#### TASK STATEMENT
Return a copy of every line in the records that includes the word "Antara".

Stored data:
★ ★ ★

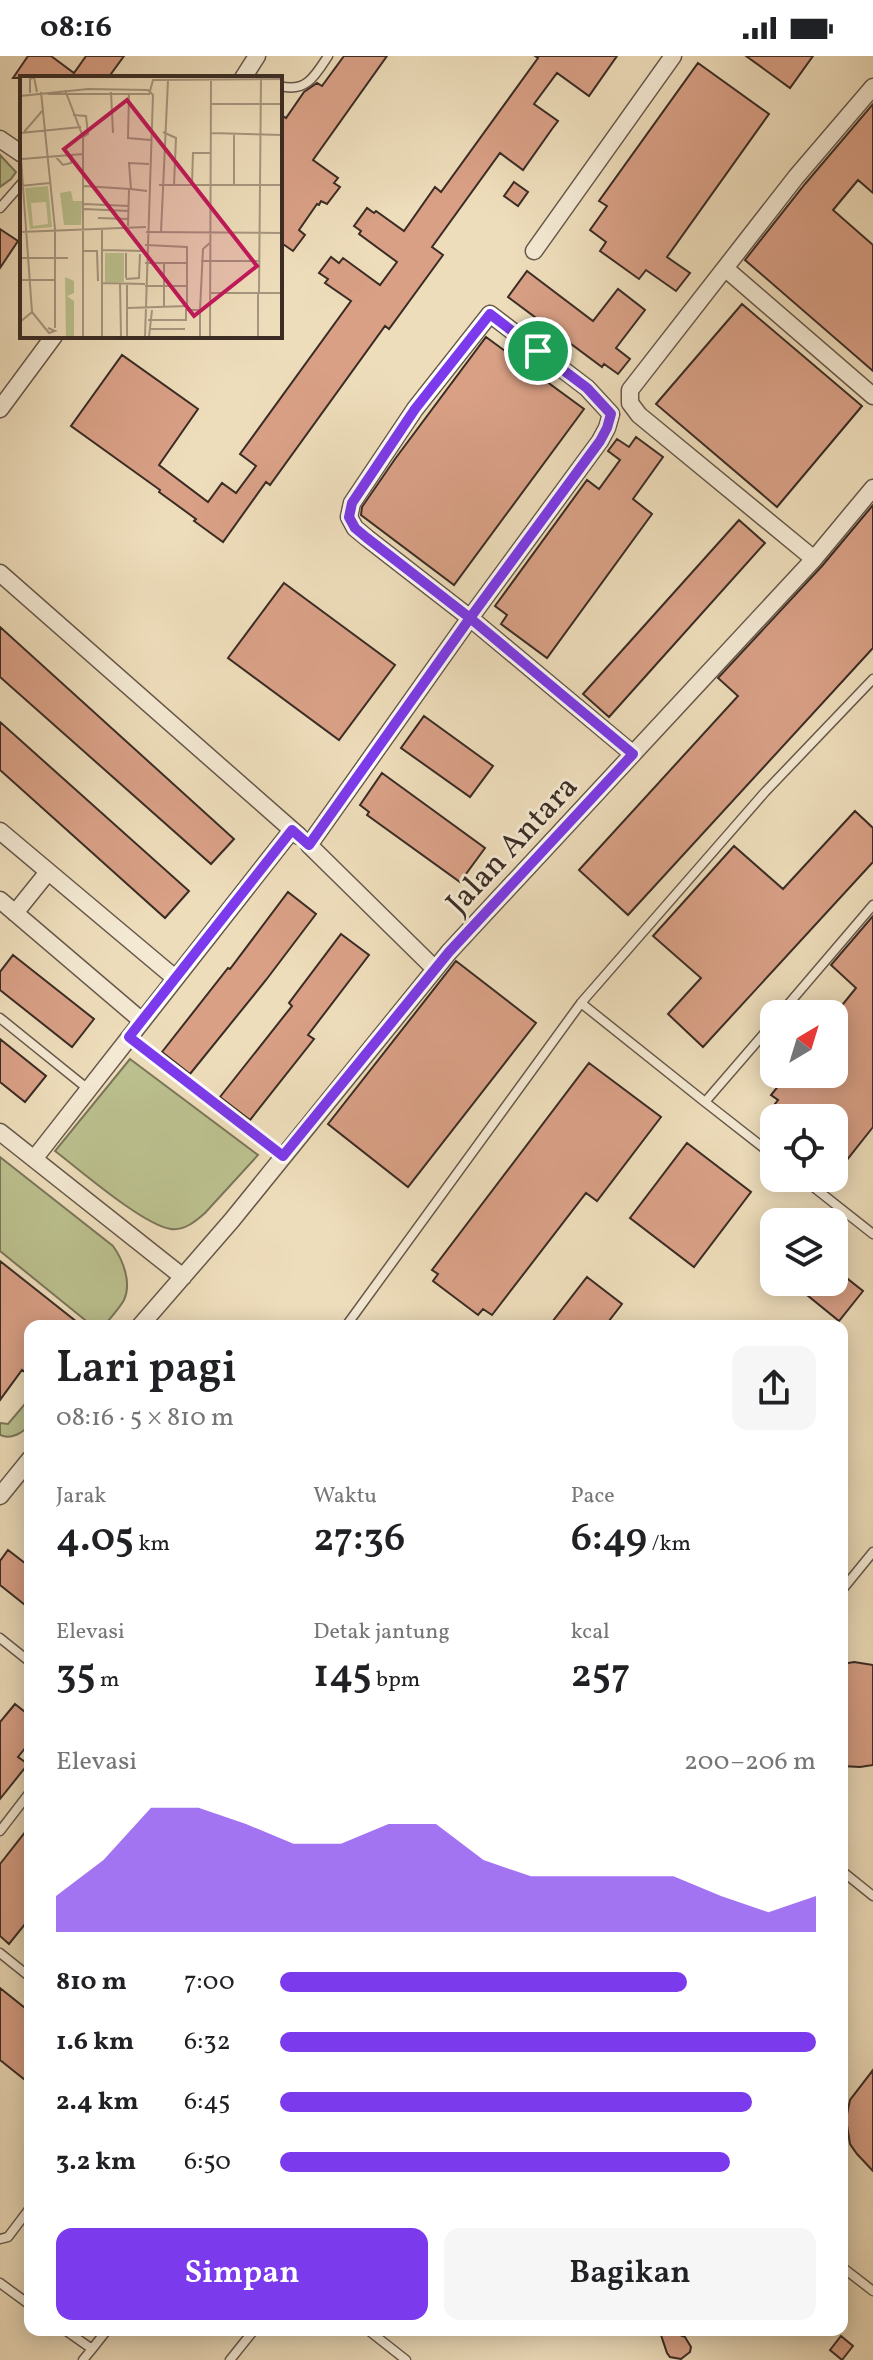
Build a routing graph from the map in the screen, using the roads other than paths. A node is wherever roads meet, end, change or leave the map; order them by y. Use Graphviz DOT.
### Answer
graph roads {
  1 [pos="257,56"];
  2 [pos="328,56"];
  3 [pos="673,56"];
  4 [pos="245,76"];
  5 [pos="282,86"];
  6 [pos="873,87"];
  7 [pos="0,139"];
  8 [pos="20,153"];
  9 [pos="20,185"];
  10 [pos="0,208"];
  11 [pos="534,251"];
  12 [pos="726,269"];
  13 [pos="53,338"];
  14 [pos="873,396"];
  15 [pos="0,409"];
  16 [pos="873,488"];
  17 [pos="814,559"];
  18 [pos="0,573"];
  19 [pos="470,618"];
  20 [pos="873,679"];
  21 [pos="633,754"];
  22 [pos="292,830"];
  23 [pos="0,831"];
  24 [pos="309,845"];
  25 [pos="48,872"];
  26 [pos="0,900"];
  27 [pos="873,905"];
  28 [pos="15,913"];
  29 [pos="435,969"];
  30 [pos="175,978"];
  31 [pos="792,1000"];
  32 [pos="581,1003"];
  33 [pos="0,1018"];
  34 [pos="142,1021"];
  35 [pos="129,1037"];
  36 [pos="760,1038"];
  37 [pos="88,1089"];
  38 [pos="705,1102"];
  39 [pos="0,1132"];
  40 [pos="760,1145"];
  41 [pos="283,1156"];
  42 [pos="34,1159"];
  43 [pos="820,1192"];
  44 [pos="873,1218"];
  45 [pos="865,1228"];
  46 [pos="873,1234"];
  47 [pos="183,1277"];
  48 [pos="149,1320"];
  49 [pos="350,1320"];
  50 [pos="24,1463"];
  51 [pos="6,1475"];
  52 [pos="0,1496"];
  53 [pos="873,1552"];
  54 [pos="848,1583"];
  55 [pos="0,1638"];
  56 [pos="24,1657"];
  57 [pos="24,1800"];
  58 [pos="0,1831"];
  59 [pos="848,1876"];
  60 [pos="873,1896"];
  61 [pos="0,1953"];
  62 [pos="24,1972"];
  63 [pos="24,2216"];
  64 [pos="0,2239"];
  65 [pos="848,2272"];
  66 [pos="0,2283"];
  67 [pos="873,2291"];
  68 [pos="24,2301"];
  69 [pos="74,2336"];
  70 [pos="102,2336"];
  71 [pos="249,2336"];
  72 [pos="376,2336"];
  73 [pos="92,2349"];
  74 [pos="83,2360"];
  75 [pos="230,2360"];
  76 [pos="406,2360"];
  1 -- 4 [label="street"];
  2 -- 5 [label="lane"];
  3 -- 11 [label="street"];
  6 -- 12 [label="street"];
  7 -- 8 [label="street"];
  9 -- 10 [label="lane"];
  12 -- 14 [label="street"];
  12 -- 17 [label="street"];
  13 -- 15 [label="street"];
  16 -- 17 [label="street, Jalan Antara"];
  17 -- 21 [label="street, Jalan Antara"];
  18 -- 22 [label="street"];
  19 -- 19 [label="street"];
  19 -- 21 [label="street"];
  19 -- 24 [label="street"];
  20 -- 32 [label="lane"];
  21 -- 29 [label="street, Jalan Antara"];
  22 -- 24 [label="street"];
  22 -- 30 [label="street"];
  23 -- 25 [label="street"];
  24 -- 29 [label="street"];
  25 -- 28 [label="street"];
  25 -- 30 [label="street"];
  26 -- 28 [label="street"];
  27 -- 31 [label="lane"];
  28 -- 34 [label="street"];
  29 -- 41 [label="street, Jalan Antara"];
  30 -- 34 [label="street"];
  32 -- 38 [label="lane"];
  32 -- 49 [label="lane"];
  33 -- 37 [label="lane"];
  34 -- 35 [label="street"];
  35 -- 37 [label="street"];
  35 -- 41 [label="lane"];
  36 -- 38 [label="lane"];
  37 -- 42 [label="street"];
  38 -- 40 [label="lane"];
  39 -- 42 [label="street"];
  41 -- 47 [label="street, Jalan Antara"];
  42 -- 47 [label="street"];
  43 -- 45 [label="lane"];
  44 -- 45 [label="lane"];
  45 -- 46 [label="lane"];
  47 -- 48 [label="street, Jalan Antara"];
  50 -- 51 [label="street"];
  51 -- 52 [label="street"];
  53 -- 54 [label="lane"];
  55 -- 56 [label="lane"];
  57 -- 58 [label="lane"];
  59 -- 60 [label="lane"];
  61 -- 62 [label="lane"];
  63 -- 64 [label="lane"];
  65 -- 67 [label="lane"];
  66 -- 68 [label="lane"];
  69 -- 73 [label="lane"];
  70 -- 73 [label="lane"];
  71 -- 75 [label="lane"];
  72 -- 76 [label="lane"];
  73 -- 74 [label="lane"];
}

★ ★ ★

#### SOLVED PROBLEM
  16 -- 17 [label="street, Jalan Antara"];
  17 -- 21 [label="street, Jalan Antara"];
  21 -- 29 [label="street, Jalan Antara"];
  29 -- 41 [label="street, Jalan Antara"];
  41 -- 47 [label="street, Jalan Antara"];
  47 -- 48 [label="street, Jalan Antara"];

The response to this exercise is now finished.